For four students who took aerospace professor Massimo Ruzzene’s graduate course in experimental structural dynamics last fall, the Super Bowl was a whole new ball game.
Instead of rooting for the Broncos or the Seahawks, they were rooting for the helmets that get banged, bounced and beaten during the course of the game.
They can blame this game-changer on a class project, “Dynamic Characterization of a Football Helmet” which they initially completed for Ruzzene in December but are now preparing to present before the Society for Experimental Mechanics this June.
“Usually, when I teach this class, we use a laser vibrometer to measure the motion on a flat surface or a beam. But that’s very easy, and not like anything they would have to solve on their own. I wanted something that would test their problem-solving abilities,” said Ruzzene.
“So I took a football helmet, a curved surface, and told them to find a way to measure its vibration response. They had to come up with the methodology and test it. Their results are good, something that can be used to help others redesign helmets, for football and maybe other uses.”
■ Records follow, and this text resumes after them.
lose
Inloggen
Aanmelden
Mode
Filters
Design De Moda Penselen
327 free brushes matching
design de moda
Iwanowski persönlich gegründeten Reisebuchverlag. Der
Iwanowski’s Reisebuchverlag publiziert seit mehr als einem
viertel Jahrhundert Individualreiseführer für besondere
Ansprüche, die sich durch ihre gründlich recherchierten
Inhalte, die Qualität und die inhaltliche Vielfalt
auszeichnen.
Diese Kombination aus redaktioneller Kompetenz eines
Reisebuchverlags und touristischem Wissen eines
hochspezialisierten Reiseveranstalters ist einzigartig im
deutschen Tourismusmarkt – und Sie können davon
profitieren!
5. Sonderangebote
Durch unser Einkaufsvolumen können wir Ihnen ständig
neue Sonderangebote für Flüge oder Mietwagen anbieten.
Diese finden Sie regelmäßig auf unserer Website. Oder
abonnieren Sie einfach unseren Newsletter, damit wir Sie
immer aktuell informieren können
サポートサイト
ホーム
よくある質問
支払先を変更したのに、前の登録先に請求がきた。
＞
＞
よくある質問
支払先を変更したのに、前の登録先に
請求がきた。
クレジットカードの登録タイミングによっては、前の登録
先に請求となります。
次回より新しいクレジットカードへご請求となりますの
A redesigned helmet, he pointed out, could lead to a lower incidence of mild traumatic brain injury and concussions, two hazards widely associated with football.
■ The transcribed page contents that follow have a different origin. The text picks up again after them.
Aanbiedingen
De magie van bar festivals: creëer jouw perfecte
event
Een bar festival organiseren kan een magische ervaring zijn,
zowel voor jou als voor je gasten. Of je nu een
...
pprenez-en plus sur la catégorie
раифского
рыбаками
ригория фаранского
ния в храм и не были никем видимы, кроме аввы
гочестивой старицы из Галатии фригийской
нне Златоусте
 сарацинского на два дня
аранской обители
While many studies of this phenomenon focus on measuring the acceleration of the head inside the helmet, Ruzzene’s team – composed of AE and ME graduate students - focused entirely on the dynamic behavior of the helmet itself.
“Knowledge of the vibratory motion of the helmet may lead to an improved understanding of what causes the most severe injuries to the brain,” Ruzzene added.
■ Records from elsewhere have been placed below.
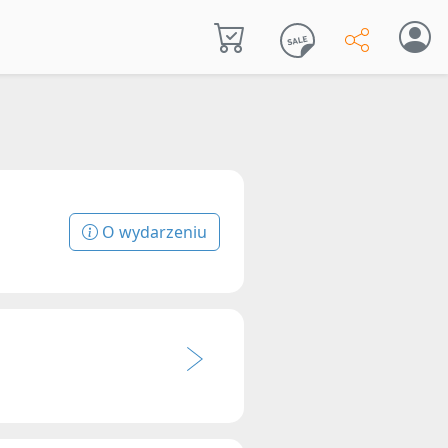
O wydarzeniu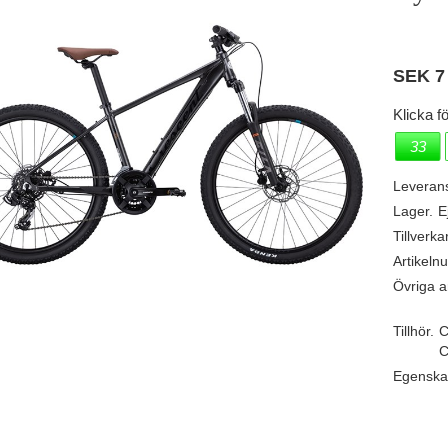
SEK
7
Klicka fö
33
Leveran
Lager.
E
Tillverka
Artikeln
Övriga ar
Tillhör.
C
C
Egenska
By splitting the helmet into several experimental “zones,” they were able to resolve the issues created by its curved surface. To generate the vibrations, they glued a piezoelectric transducer (PZT) to the inner surface of the helmet. A bi-dimensional Scanning Laser Doppler Vibrometer (SLDV) measured the resulting wave.
The results, illustrated vividly by a color-coded 3D scan, suggest that a more strategic placement of the air venting “holes” in the helmet may act to disburse or contain the propagation of impact vibrations. Vibrations migrate between the holes, he said, but not beyond them.
But Ruzzene stops short of issuing a concrete prescription for new helmet designs.
“The fact that these students have found a way to capture the images of vibration propagation is impressive. It sets up a way for someone to make a better helmet,” he said. “For me, as a professor at Georgia Tech, it is proof, once again, that if you set our students loose on a problem, they will come back with a solid, scientific answer. They are an impressive bunch.”
Working together with Dr. Ruzzene to generate and write up this research were AE graduate students Matteo Carrara, and Amy N. Williams and ME graduate students Aaron Darnton and Marshall Schaeffer.